* [TAREFA 1]:
No texto sobre a classe trabalhadora francesa, com que tipo de campanha Sarkozy venceu as últimas eleições?
* [TAREFA 2]:
Escreva a continuação do texto sobre a classe trabalhadora francesa a partir da última frase apresentada.

* [TEXTO DE LEITURA]:
-=-=-

Um dilema similar é enfrentado pela classe trabalhadora francesa, envolvida atualmente em uma luta épica com o governo de Sarkozy, que busca destruir os seus direitos e suas condições. Nos últimos 15 anos, em cada momento que a burguesia francesa buscou confrontar a classe trabalhadora desta maneira, ela acabou ou na derrota parcial ou em um “empate”. Mas por achar que está perdendo posição para seus rivais capitalistas, tanto na Europa como internacionalmente, a burguesia francesa “desta vez” está determinada a forçar a classe trabalhadora a fazer concessões. A ausência de um pólo de atração de massas, na forma de um partido de massas, é sem dúvida um fator enfraquecendo a luta na França.

Sarkozy foi capaz de vencer as últimas eleições com uma campanha contra o seu próprio governo, o qual, de acordo com ele mesmo, estava presidindo uma “sociedade bloqueada”. Ele foi capaz de fazer isto, apenas porque não foi desafiado por Ségolène Royal e seu burguês Partido “Socialista”. Fazendo falsos elogios à semana de 35 horas de trabalho, ela imediatamente repudiou isto após as eleições. Mesmo em 1995, quando os trabalhadores franceses derrotaram a burguesia e seu “plano Juppé”, a ausência de uma alternativa política das massas era palpável. Ali os capitalistas poderiam ser forçados a recuar, mas isto não ocorreu porque não existia um governo alternativo e nem um partido político de massas que realizasse isto, todas as conclusões necessárias não foram tiradas.

-=-=-

* [DADOS DE ORIGEM]:

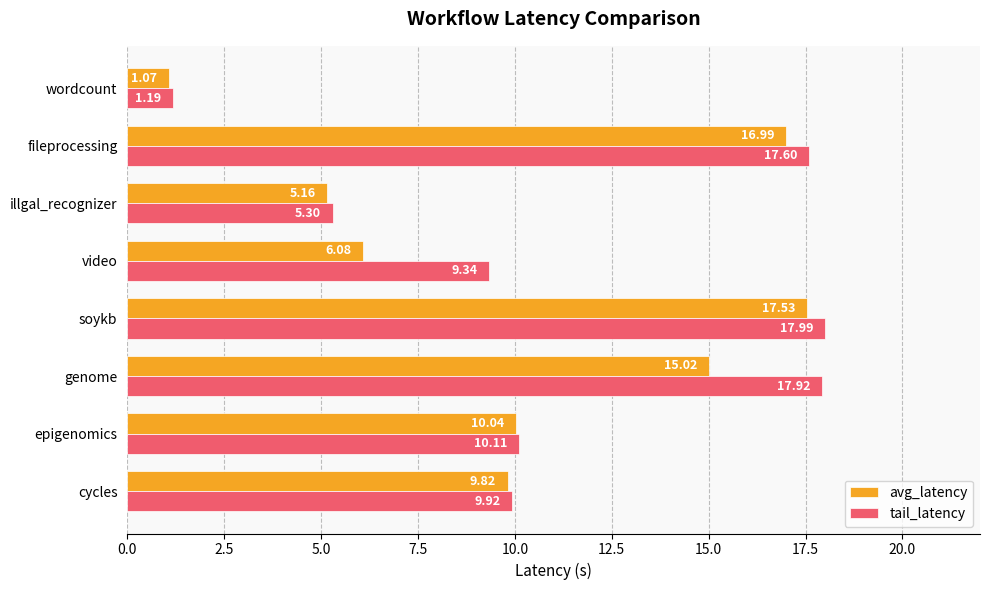

At how many categories does at least one series exceed 4?

7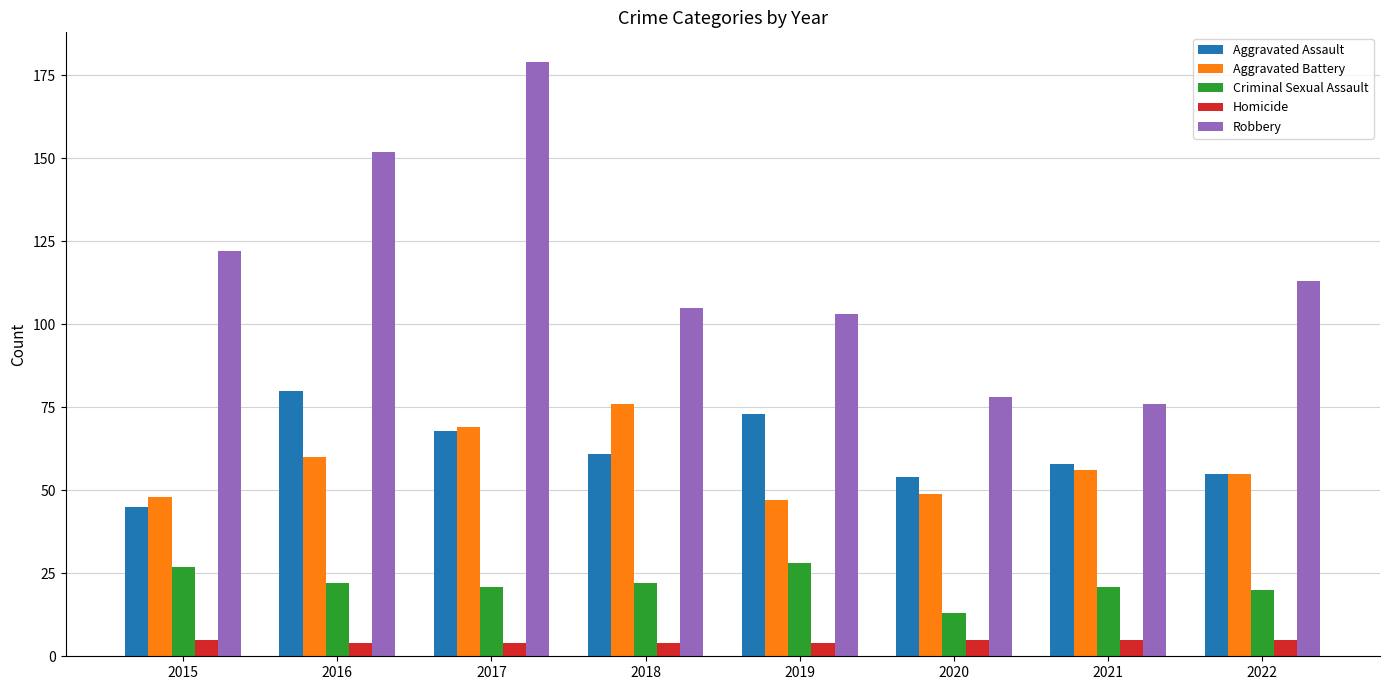

Rank the series at 2015 from lowest to highest value.

Homicide, Criminal Sexual Assault, Aggravated Assault, Aggravated Battery, Robbery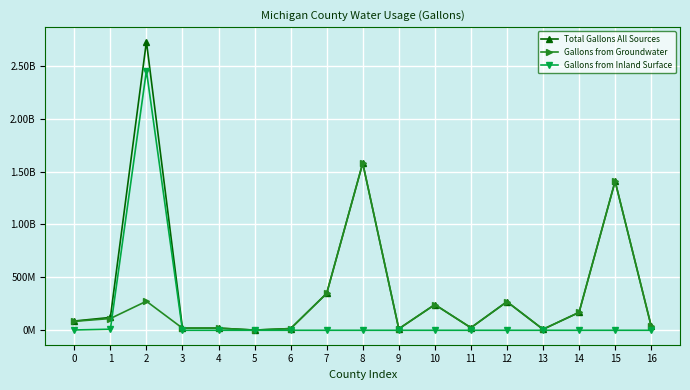

Which label corresponds to the largest value in the chart?

2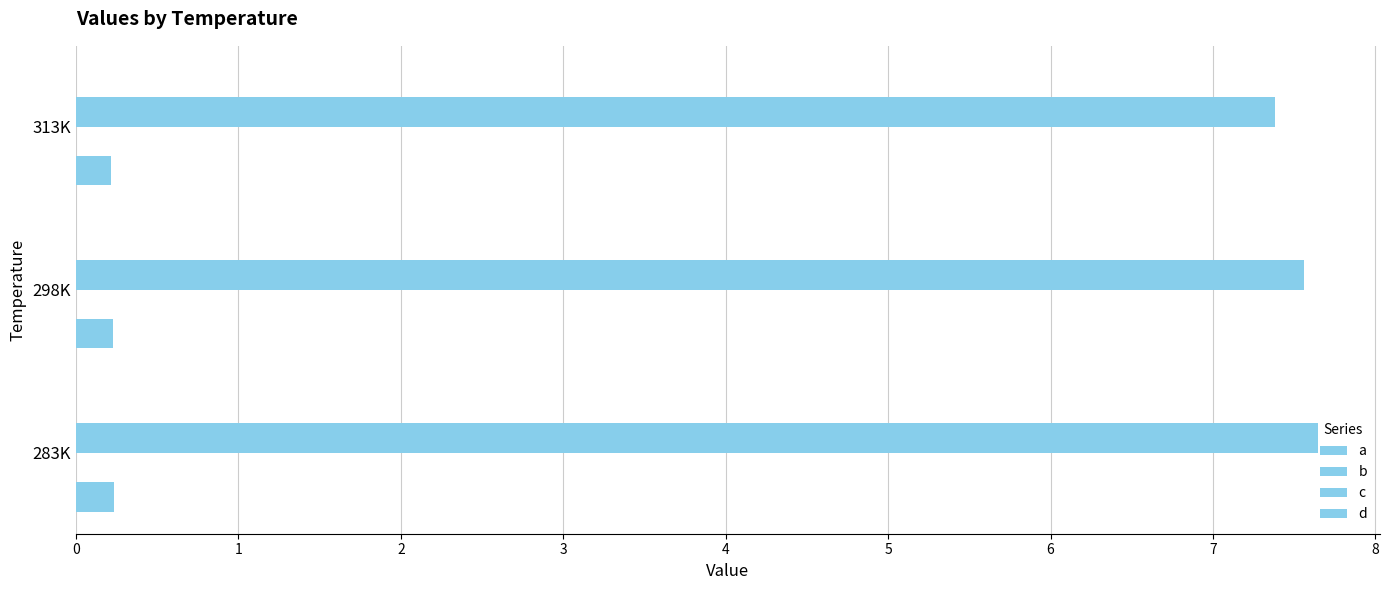

How many c values are between 7 and 8?

3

-=-=-

* [RESPOSTA 1]:
Com uma campanha contra o seu próprio governo, que, segundo ele, presidia uma “sociedade bloqueada”.

* [RESPOSTA 2]:
Lições no Brasil

Esta situação não existe no Brasil, por causa da formação do Partido Socialismo e Liberdade (PSOL), criado em 2004 a partir da revolta contra o giro à direita do governo Lula após a sua eleição em 2002. A criação deste partido e sua evolução subseqüente é importante para o Brasil, mas também possui muitas lições para os trabalhadores e para o movimento de esquerda internacional. A criação do PSOL foi um produto da completa indignação especialmente por parte dos trabalhadores do setor público diante da veloz traição do governo Lula e seu Partido dos Trabalhadores (PT) atacando-os seguindo o comando do capitalismo brasileiro.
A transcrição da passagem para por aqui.